A cyber security plan should include employee education, outline a response team and assign responsibilities in the case of a breach and detail a remediation strategy.

The top three causes for a data breach are lost or stolen computing devices, third-party snafus and unintended employee action.

“The most important piece is employee education,” Morris said. “Companies take for granted that we know what we should and shouldn’t do.”

The case of liability

Cyber security has been elevated from an IT issue to a business issue, Morris said.

Any company that does business over the Internet has exposure, Morris said. That goes for small businesses that just have a website or email capability. One of the goals of hackers is to control computers, to give it instruction to do things, like place orders or illegally download information.

There are two major exposures that a business faces: cyber security and privacy liability, Morris said. If a company is hacked and information is compromised the company, by Colorado law, must notify the clients whose information was stolen.

“Health care and higher education organizations that have a lot of personal identification information have been addressing this issue for quite some time because they are the biggest targets,” Morris said. “But, to most small to mid-size companies, in El Paso County, it’s far down on the list from the state of the economy and any of the other issues the organization is facing.”

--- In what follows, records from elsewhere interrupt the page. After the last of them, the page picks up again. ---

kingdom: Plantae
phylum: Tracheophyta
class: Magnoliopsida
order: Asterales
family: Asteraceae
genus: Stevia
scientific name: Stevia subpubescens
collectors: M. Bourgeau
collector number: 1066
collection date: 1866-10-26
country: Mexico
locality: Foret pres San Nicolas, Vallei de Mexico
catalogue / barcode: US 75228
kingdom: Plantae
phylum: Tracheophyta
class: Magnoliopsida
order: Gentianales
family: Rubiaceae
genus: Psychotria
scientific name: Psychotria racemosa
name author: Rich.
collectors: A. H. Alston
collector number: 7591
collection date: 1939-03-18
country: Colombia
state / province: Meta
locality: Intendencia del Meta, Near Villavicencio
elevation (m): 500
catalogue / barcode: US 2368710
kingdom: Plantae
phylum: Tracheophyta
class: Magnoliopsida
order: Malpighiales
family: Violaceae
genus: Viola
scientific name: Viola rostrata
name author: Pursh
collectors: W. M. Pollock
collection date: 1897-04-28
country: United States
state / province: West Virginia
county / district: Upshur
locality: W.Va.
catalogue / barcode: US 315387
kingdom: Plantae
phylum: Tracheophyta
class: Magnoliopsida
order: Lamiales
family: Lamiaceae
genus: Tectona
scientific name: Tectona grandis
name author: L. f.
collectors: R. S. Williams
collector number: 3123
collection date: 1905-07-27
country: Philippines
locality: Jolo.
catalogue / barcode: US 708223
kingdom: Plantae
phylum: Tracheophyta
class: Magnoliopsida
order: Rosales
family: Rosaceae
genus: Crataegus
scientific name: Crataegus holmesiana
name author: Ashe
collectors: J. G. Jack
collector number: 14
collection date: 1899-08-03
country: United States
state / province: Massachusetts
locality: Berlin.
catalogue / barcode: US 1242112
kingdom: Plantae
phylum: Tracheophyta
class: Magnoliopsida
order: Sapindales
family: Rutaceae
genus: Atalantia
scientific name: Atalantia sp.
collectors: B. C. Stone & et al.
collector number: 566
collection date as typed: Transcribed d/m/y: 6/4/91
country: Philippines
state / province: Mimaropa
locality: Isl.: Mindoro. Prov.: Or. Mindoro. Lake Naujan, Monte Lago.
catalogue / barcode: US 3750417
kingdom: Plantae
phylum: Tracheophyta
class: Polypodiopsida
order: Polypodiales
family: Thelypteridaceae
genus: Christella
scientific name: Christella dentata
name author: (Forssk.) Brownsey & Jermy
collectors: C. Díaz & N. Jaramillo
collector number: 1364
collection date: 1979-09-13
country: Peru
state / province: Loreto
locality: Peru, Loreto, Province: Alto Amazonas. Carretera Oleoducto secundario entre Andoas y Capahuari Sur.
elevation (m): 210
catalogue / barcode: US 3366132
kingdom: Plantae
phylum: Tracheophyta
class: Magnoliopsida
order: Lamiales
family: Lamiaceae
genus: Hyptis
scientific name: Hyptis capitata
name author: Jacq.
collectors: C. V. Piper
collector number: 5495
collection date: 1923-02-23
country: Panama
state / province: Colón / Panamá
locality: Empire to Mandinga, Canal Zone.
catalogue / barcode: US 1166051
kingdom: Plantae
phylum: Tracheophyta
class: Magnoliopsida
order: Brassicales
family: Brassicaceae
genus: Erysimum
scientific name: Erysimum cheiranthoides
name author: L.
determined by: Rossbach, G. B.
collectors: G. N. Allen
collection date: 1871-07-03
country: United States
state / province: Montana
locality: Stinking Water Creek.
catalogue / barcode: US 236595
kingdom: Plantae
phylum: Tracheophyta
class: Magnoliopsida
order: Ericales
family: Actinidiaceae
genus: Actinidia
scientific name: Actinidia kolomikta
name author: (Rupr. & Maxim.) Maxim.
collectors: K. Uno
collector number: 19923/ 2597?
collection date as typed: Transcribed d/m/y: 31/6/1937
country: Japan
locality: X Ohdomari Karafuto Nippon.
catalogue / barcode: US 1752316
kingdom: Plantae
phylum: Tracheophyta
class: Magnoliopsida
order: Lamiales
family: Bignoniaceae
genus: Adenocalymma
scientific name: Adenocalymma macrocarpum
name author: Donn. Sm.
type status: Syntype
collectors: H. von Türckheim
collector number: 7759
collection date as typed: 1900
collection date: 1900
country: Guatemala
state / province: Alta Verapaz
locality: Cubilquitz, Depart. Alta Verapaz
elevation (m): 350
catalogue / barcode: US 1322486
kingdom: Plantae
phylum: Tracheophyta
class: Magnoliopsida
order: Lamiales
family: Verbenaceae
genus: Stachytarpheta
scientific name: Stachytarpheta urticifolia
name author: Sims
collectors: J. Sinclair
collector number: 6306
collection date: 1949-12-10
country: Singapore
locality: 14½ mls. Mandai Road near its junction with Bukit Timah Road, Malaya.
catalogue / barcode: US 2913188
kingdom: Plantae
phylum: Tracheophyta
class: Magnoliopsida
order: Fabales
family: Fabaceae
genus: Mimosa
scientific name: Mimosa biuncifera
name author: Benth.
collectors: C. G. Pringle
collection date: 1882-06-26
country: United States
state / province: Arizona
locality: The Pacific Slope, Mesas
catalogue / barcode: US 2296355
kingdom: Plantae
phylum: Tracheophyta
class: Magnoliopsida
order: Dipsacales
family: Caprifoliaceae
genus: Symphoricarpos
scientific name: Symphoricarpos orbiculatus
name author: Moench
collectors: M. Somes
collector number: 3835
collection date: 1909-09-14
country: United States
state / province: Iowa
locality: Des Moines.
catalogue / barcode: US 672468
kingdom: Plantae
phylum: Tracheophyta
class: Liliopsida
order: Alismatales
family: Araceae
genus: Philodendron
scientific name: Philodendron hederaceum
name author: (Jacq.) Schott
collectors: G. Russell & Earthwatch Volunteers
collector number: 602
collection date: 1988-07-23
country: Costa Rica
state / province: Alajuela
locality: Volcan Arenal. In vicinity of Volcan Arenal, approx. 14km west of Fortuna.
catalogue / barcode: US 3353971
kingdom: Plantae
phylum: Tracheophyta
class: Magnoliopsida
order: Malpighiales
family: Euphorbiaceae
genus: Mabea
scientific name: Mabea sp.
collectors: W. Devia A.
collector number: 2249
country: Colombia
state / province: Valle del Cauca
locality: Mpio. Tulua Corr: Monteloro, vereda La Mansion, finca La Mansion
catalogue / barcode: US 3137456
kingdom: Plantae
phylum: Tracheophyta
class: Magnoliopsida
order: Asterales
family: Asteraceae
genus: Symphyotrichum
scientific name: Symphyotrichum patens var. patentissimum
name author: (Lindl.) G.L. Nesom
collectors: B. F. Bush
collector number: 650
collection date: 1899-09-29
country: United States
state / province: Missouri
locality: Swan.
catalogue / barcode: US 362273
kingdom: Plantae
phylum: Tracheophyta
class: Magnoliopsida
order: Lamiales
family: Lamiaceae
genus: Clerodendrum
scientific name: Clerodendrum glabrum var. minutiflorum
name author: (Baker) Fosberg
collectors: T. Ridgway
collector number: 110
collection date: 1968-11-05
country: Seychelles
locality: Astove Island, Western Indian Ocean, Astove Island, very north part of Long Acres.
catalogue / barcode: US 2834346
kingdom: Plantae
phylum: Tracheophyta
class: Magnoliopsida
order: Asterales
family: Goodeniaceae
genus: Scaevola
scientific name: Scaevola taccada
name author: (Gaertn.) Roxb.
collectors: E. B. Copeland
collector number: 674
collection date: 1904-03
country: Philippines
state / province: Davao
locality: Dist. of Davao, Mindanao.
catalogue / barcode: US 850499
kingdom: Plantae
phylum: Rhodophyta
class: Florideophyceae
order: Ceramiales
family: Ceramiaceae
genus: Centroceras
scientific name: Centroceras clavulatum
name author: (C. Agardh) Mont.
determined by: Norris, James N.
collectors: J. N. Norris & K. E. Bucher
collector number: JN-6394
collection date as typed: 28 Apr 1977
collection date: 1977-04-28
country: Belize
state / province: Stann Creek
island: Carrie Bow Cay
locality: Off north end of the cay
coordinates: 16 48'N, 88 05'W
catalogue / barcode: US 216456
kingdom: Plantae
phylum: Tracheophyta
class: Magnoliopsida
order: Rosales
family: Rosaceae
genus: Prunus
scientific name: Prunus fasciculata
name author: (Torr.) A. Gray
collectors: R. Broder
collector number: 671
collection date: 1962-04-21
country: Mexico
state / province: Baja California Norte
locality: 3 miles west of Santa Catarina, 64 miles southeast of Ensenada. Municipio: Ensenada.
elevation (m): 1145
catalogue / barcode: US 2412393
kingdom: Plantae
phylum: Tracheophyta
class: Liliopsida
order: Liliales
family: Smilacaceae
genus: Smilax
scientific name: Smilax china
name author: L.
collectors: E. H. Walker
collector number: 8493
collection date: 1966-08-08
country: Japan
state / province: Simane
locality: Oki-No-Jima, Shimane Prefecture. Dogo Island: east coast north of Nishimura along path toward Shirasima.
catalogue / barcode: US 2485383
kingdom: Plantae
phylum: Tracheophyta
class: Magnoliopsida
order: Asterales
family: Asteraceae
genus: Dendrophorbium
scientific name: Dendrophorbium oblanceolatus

Now, negligence cases related to cyber security and hacking are being filed more regularly, DePeppe said. And cases are going both ways — sometimes the business that was hacked is held liable for the losses of the client; sometimes the client is just out of luck, he said.

Businesses are now buying insurance to protect themselves against cyber criminals. Three years ago, less than five percent of CB Insurance business customers purchased cyber crime insurance. Now, between 25 and 30 percent of its customers have the insurance, which can cover the costs of notifying clients when there is a breach or cover the cost of damaged equipment when viruses spread, Morris said.

And, there is a privacy liability policy, which pays for third party claims when a client has suffered damages because his personal information was stolen from your business. There is not a lot of precedence in the courts as to how those claims payout, Morris said.

“The courts are still trying to figure out who is liable to pay for those and what the limit should be,” he said. “Now, there is talk that damages can be awarded even if the individual has not incurred a loss, but because the information has been breached the fear of potential identity theft could be included in damages.”

Cyber criminals have changed, Morris said. The once experimental hacker has evolved into a sophisticated criminal who uses business computers and networks to commit crimes.

“They are no longer just going after the big boys,” he said. “They are going after small to medium size businesses who haven’t dedicated resources to address this issue.”